On Mon, May 31, 2004 at 04:35:37PM -0500, Jon Noack wrote:
> >2) Building something like KDE/GNOME is nearly impossible to do, let
> >alone the wait for it to finish building. I have had build literally
> >take days to finish and people pushing "ports" style system can't ignore
> >that. The world isn't fixed and it's highly desirable to run even the
> >latest stuff off of the CVS from those projects. I use to do it all of
> >the time and without problems under Debian.
> I disagree with your "nearly impossible" comment.  I've been using KDE 
> from FreeBSD ports since version 2.1.x.  Sure, it takes a while to 
> compile, but I would just start the upgrade (CVSup ports tree, 
> 'portupgrade -ar') before leaving work or going to sleep.  I can't 

Contrast this with the 20 minutes it takes for my cable modem to download
and install the packages with other folks using ports system and it's really
inarguable as to what's better for package updating.

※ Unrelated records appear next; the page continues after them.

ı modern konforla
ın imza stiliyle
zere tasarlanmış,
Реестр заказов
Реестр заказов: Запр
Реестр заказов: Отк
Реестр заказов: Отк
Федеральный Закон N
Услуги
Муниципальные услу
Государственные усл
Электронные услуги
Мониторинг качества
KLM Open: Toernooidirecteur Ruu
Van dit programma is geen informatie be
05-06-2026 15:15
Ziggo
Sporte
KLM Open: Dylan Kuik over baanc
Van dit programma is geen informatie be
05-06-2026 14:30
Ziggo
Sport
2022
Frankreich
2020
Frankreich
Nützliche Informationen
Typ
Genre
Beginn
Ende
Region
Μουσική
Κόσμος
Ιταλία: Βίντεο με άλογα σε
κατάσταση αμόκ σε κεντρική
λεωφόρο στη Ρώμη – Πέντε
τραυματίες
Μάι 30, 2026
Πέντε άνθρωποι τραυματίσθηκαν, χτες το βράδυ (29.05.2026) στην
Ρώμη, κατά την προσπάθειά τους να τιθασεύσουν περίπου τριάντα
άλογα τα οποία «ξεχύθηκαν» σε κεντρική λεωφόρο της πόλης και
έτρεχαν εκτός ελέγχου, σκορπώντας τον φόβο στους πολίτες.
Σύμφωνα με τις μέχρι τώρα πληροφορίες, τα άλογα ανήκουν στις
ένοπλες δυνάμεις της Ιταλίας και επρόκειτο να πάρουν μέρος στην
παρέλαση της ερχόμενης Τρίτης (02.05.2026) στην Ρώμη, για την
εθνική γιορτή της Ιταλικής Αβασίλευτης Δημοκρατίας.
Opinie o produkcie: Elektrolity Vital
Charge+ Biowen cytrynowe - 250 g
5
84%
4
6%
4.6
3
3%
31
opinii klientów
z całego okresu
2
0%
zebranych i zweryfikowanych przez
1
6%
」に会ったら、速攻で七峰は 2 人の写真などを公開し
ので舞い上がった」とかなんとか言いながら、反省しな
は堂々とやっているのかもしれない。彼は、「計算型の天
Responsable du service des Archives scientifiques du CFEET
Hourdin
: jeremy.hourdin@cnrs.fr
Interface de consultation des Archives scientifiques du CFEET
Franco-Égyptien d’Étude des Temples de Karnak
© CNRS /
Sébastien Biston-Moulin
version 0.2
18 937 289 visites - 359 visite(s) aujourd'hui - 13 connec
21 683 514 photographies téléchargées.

With the constant CVS
updates I get from KDE, it's really kind of impossible to imagine this with
with a compile-only ports system. The frequency and size of the changes
make it nearly impossible for folks without a compile farm to update these
packages at that rate.

You still have a somewhat hackish dependency debugger in *BSD packaging
systems. You have portupgrade, which only kind of resolves these dependency
often leaving random stuff behind, while in contrast, I can full back out
dpkgs and reinstall them at will. It maintains a DB of files installed
in a package, permits file ownership querying, etc...

It's a phenomenal system.

> recall a time when it wasn't successfully completed by the next morning. 
>  When I didn't want to wait, I simply used the packages from the 
> KDE/FreeBSD team (http://rabarber.fruitsalad.org/).  I recognize that 
> having packages available is the exception rather than the rule.

Also, the quality of binary packages are rather unpolished. The way that
the FreeBSD deals with all of this is seems to be unpracticed, so you get
all of these funky things happening with dependencies. This is especially
the case if you rapidly "world" updates or do port upgrades often.  The
current schema is confused and difficult to work with regarding dependencies.
And I can't imagine it being scalable for rapid, high server load availablity
until these technical issues are solved so that package maintainers can
do the fundamental work instead of being distracted with side issues.

> My completely ignorant opinion is that FreeBSD should integrate the 
> bento build cluster (http://pointyhat.freebsd.org/) with the ports 
> system.  The ports system would default to using the package if 
> available, but there would still be an option to always compile from 
> source.  If the package wasn't available yet, then the port would be 
> compiled from source as before.  The packages are already being built 
> (http://pointyhat.freebsd.org/errorlogs/i386-packages-5-latest/)!  All 
> that is needed is to set the default PACKAGESITE to the above URL, make 
> packages the default, and ensure there is enough bandwidth to handle the 
> load.  I know this requires further considerations for security and what 
> not, but handling the load is the only technical difficulty I see...

I think that's in principal a good idea, except that the *BSD packaging
system becomes highly strained with all of these rapid updates. It simply
hasn't handled this in the past well, was never design for these task,
antiquated and is super fragile. I can't imagine myself trusting a system
like that with changes to make or replace the current packaging system.